WHAT THE TASK ASKS: For each line below that contains the word "front", return that line.

___ RECORDS SHOWN

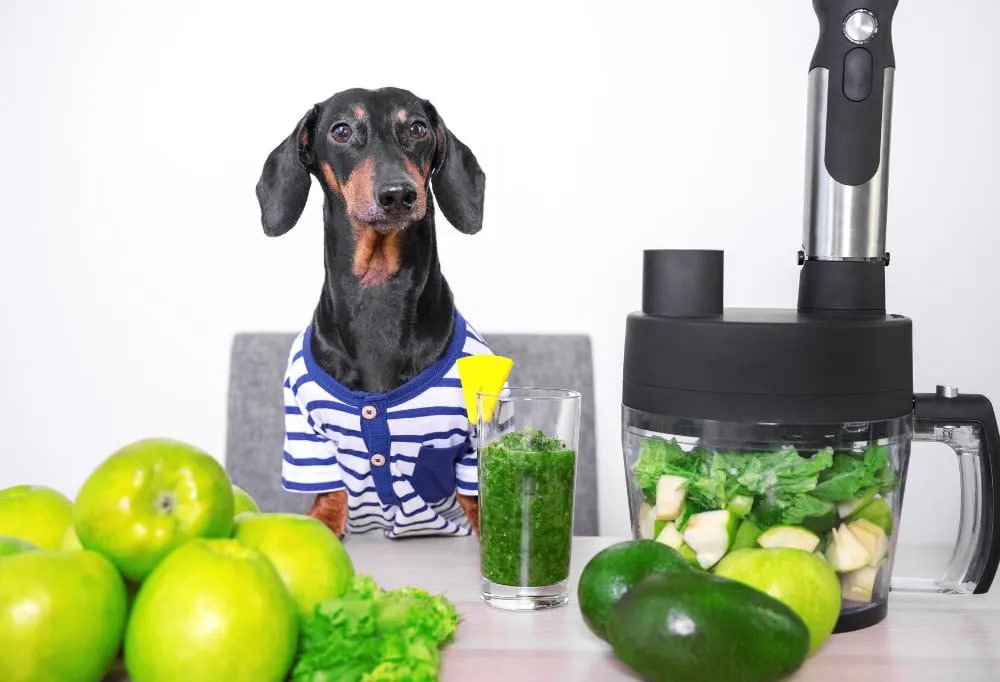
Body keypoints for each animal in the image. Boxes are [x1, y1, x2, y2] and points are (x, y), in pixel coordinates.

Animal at [258, 87, 488, 536]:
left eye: (417, 128)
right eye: (341, 130)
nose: (398, 194)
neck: (378, 290)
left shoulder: (473, 430)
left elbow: (476, 491)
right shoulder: (305, 429)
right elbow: (330, 489)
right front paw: (324, 520)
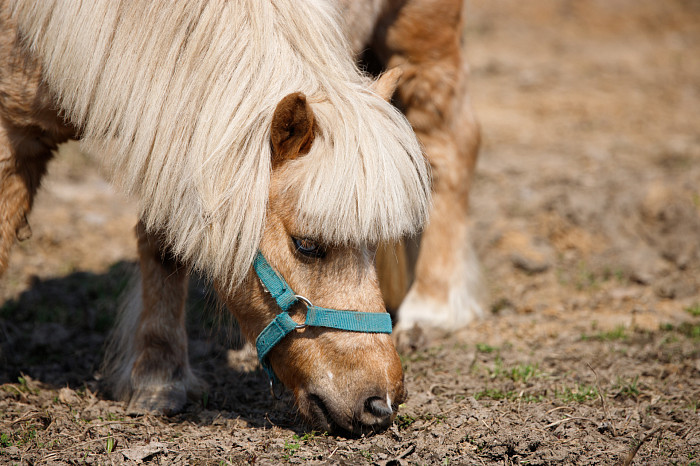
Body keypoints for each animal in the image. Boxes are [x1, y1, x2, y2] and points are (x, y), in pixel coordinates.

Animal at [0, 0, 482, 436]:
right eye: (307, 245)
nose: (381, 403)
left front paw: (158, 376)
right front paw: (158, 377)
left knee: (451, 144)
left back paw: (432, 305)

______

WRITTEN RESPONSE:
right front paw: (324, 520)
left front paw: (158, 376)
right front paw: (158, 377)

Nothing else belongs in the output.